## REQUIRED TASK
Restate all of the entries exactly, dropping any pictures they hold.

(Data items)
====

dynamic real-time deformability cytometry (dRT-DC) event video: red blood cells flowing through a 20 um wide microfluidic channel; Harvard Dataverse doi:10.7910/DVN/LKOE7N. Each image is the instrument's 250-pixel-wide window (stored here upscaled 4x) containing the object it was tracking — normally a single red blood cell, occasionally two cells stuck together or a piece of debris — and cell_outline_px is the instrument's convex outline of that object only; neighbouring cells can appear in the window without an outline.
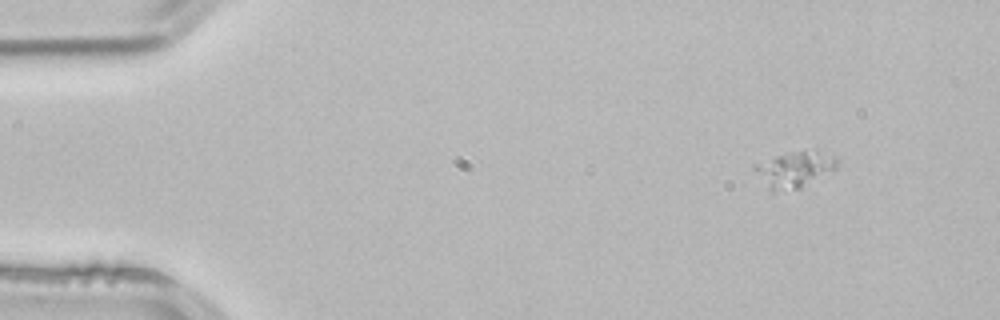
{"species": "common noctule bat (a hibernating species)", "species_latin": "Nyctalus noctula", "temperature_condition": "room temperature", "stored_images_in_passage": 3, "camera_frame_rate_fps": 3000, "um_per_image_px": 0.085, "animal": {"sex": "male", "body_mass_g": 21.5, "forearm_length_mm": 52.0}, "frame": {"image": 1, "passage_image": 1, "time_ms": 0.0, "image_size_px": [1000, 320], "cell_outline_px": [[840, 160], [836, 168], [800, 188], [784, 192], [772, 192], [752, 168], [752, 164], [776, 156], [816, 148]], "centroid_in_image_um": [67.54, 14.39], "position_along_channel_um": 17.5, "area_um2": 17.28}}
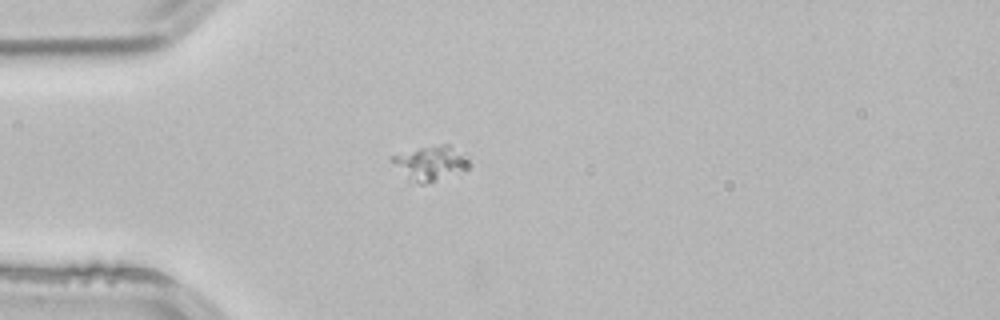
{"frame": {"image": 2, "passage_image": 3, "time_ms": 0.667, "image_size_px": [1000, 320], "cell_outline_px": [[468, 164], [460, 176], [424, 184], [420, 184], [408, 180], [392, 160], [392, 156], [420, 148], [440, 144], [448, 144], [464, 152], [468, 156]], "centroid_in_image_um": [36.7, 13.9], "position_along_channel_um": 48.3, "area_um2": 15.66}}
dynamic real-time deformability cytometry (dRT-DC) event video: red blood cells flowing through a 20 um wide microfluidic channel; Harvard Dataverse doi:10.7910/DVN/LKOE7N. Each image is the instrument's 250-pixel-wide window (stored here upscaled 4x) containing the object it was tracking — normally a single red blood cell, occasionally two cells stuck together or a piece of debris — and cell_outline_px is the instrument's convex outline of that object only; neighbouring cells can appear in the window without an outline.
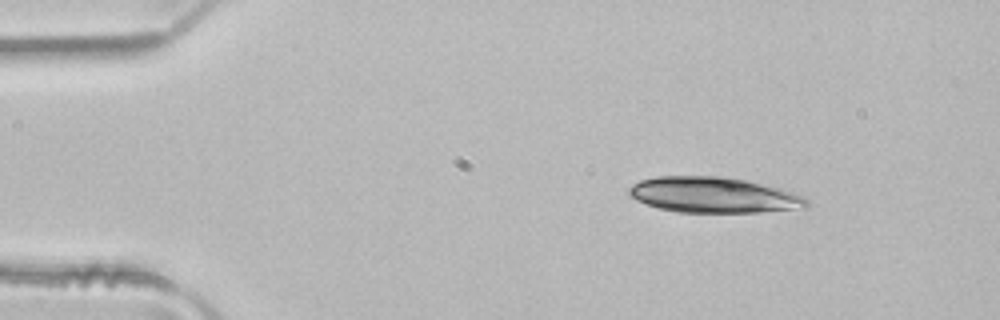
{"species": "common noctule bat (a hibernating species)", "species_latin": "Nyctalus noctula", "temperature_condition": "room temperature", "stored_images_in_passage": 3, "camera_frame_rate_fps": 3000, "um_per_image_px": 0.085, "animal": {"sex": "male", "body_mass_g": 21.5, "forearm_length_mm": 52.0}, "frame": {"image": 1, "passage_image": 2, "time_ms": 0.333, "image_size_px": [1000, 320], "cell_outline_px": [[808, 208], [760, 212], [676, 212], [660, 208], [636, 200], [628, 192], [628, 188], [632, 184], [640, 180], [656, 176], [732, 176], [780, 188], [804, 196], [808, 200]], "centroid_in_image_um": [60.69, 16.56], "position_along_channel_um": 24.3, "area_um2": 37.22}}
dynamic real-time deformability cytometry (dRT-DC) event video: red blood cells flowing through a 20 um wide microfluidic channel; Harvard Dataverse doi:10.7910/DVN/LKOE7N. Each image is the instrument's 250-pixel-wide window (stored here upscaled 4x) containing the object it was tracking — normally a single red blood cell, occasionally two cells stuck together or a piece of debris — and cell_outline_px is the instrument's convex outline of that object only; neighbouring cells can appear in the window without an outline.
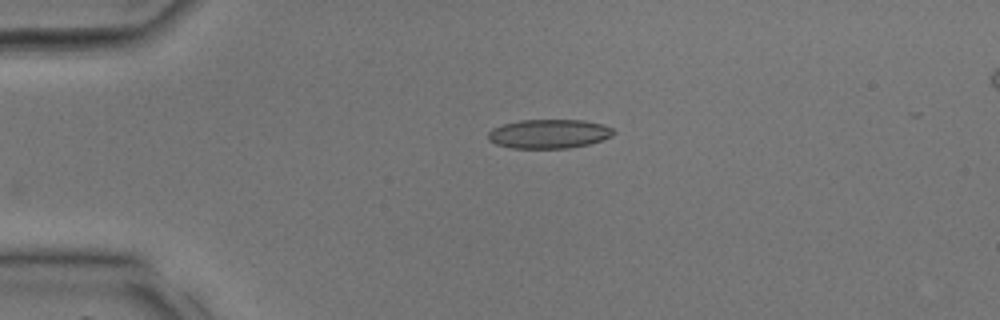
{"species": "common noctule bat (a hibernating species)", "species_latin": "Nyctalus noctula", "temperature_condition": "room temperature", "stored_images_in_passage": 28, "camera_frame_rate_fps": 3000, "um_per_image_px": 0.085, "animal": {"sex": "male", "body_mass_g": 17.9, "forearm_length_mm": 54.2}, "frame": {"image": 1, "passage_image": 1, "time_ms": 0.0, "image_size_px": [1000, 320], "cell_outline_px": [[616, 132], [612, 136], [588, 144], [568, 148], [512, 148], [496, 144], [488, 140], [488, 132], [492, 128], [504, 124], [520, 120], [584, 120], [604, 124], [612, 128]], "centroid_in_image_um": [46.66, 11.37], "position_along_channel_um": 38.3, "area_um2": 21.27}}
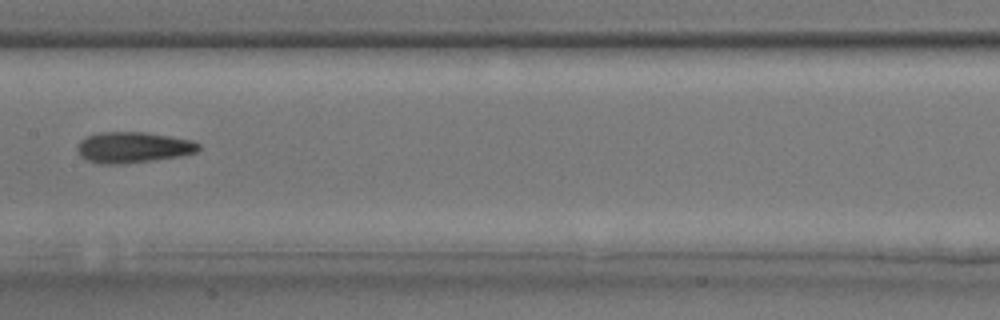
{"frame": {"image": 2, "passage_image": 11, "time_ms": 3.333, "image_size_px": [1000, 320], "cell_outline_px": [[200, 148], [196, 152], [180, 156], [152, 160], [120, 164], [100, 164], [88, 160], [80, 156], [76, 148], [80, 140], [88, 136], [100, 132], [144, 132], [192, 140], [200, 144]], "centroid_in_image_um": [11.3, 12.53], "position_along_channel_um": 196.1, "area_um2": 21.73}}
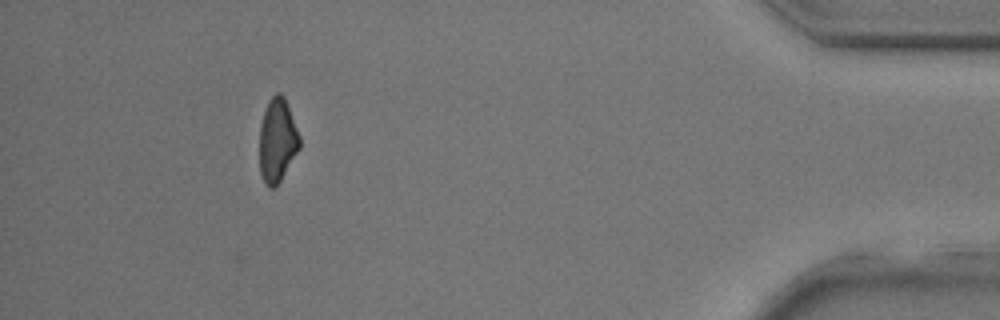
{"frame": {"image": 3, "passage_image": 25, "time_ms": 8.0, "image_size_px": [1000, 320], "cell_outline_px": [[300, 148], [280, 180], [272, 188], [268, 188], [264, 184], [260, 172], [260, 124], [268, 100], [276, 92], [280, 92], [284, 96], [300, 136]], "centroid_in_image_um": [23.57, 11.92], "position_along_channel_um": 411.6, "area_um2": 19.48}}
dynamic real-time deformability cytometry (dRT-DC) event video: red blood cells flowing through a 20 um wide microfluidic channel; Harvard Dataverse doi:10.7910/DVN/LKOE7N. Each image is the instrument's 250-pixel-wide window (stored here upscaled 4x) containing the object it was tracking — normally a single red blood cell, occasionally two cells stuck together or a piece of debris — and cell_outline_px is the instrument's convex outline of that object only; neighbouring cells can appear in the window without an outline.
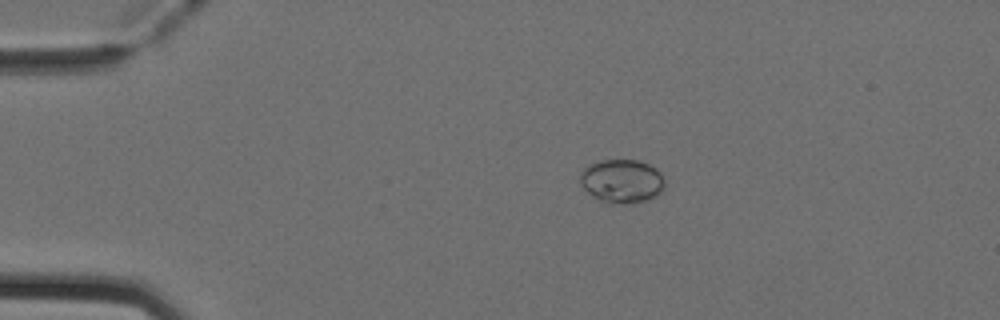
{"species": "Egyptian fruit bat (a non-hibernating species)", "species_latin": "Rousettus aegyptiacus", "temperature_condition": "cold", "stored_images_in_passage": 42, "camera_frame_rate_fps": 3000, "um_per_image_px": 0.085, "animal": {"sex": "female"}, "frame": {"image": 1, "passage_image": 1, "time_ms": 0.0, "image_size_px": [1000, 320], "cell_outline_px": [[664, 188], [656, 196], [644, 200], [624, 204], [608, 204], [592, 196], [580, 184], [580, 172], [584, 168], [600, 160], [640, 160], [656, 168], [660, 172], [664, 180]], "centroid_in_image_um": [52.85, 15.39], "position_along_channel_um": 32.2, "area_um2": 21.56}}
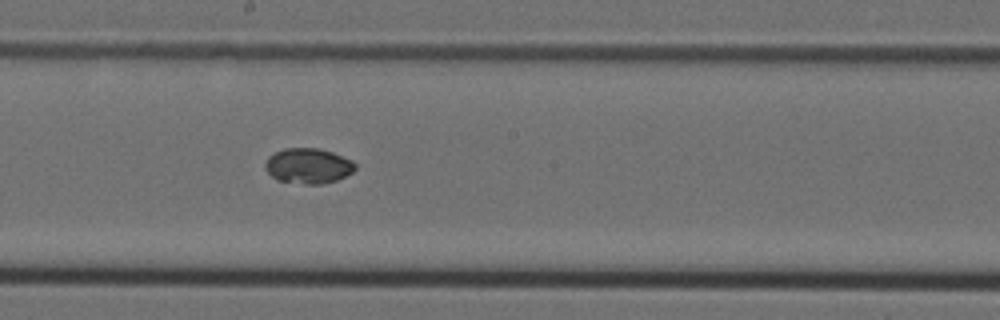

====

## COMPLETED EXERCISE
dynamic real-time deformability cytometry (dRT-DC) event video: red blood cells flowing through a 20 um wide microfluidic channel; Harvard Dataverse doi:10.7910/DVN/LKOE7N. Each image is the instrument's 250-pixel-wide window (stored here upscaled 4x) containing the object it was tracking — normally a single red blood cell, occasionally two cells stuck together or a piece of debris — and cell_outline_px is the instrument's convex outline of that object only; neighbouring cells can appear in the window without an outline.
{"species": "common noctule bat (a hibernating species)", "species_latin": "Nyctalus noctula", "temperature_condition": "room temperature", "stored_images_in_passage": 3, "camera_frame_rate_fps": 3000, "um_per_image_px": 0.085, "animal": {"sex": "male", "body_mass_g": 21.5, "forearm_length_mm": 52.0}, "frame": {"image": 1, "passage_image": 1, "time_ms": 0.0, "image_size_px": [1000, 320], "cell_outline_px": [[840, 160], [836, 168], [800, 188], [784, 192], [772, 192], [752, 168], [752, 164], [776, 156], [816, 148]], "centroid_in_image_um": [67.54, 14.39], "position_along_channel_um": 17.5, "area_um2": 17.28}}
{"frame": {"image": 2, "passage_image": 3, "time_ms": 0.667, "image_size_px": [1000, 320], "cell_outline_px": [[468, 164], [460, 176], [424, 184], [420, 184], [408, 180], [392, 160], [392, 156], [420, 148], [440, 144], [448, 144], [464, 152], [468, 156]], "centroid_in_image_um": [36.7, 13.9], "position_along_channel_um": 48.3, "area_um2": 15.66}}
dynamic real-time deformability cytometry (dRT-DC) event video: red blood cells flowing through a 20 um wide microfluidic channel; Harvard Dataverse doi:10.7910/DVN/LKOE7N. Each image is the instrument's 250-pixel-wide window (stored here upscaled 4x) containing the object it was tracking — normally a single red blood cell, occasionally two cells stuck together or a piece of debris — and cell_outline_px is the instrument's convex outline of that object only; neighbouring cells can appear in the window without an outline.
{"species": "common noctule bat (a hibernating species)", "species_latin": "Nyctalus noctula", "temperature_condition": "room temperature", "stored_images_in_passage": 3, "camera_frame_rate_fps": 3000, "um_per_image_px": 0.085, "animal": {"sex": "male", "body_mass_g": 21.5, "forearm_length_mm": 52.0}, "frame": {"image": 1, "passage_image": 2, "time_ms": 0.333, "image_size_px": [1000, 320], "cell_outline_px": [[808, 208], [760, 212], [676, 212], [660, 208], [636, 200], [628, 192], [628, 188], [632, 184], [640, 180], [656, 176], [732, 176], [780, 188], [804, 196], [808, 200]], "centroid_in_image_um": [60.69, 16.56], "position_along_channel_um": 24.3, "area_um2": 37.22}}
dynamic real-time deformability cytometry (dRT-DC) event video: red blood cells flowing through a 20 um wide microfluidic channel; Harvard Dataverse doi:10.7910/DVN/LKOE7N. Each image is the instrument's 250-pixel-wide window (stored here upscaled 4x) containing the object it was tracking — normally a single red blood cell, occasionally two cells stuck together or a piece of debris — and cell_outline_px is the instrument's convex outline of that object only; neighbouring cells can appear in the window without an outline.
{"species": "common noctule bat (a hibernating species)", "species_latin": "Nyctalus noctula", "temperature_condition": "room temperature", "stored_images_in_passage": 28, "camera_frame_rate_fps": 3000, "um_per_image_px": 0.085, "animal": {"sex": "male", "body_mass_g": 17.9, "forearm_length_mm": 54.2}, "frame": {"image": 1, "passage_image": 1, "time_ms": 0.0, "image_size_px": [1000, 320], "cell_outline_px": [[616, 132], [612, 136], [588, 144], [568, 148], [512, 148], [496, 144], [488, 140], [488, 132], [492, 128], [504, 124], [520, 120], [584, 120], [604, 124], [612, 128]], "centroid_in_image_um": [46.66, 11.37], "position_along_channel_um": 38.3, "area_um2": 21.27}}
{"frame": {"image": 2, "passage_image": 11, "time_ms": 3.333, "image_size_px": [1000, 320], "cell_outline_px": [[200, 148], [196, 152], [180, 156], [152, 160], [120, 164], [100, 164], [88, 160], [80, 156], [76, 148], [80, 140], [88, 136], [100, 132], [144, 132], [192, 140], [200, 144]], "centroid_in_image_um": [11.3, 12.53], "position_along_channel_um": 196.1, "area_um2": 21.73}}
{"frame": {"image": 3, "passage_image": 25, "time_ms": 8.0, "image_size_px": [1000, 320], "cell_outline_px": [[300, 148], [280, 180], [272, 188], [268, 188], [264, 184], [260, 172], [260, 124], [268, 100], [276, 92], [280, 92], [284, 96], [300, 136]], "centroid_in_image_um": [23.57, 11.92], "position_along_channel_um": 411.6, "area_um2": 19.48}}
dynamic real-time deformability cytometry (dRT-DC) event video: red blood cells flowing through a 20 um wide microfluidic channel; Harvard Dataverse doi:10.7910/DVN/LKOE7N. Each image is the instrument's 250-pixel-wide window (stored here upscaled 4x) containing the object it was tracking — normally a single red blood cell, occasionally two cells stuck together or a piece of debris — and cell_outline_px is the instrument's convex outline of that object only; neighbouring cells can appear in the window without an outline.
{"species": "Egyptian fruit bat (a non-hibernating species)", "species_latin": "Rousettus aegyptiacus", "temperature_condition": "cold", "stored_images_in_passage": 42, "camera_frame_rate_fps": 3000, "um_per_image_px": 0.085, "animal": {"sex": "female"}, "frame": {"image": 1, "passage_image": 1, "time_ms": 0.0, "image_size_px": [1000, 320], "cell_outline_px": [[664, 188], [656, 196], [644, 200], [624, 204], [608, 204], [592, 196], [580, 184], [580, 172], [584, 168], [600, 160], [640, 160], [656, 168], [660, 172], [664, 180]], "centroid_in_image_um": [52.85, 15.39], "position_along_channel_um": 32.2, "area_um2": 21.56}}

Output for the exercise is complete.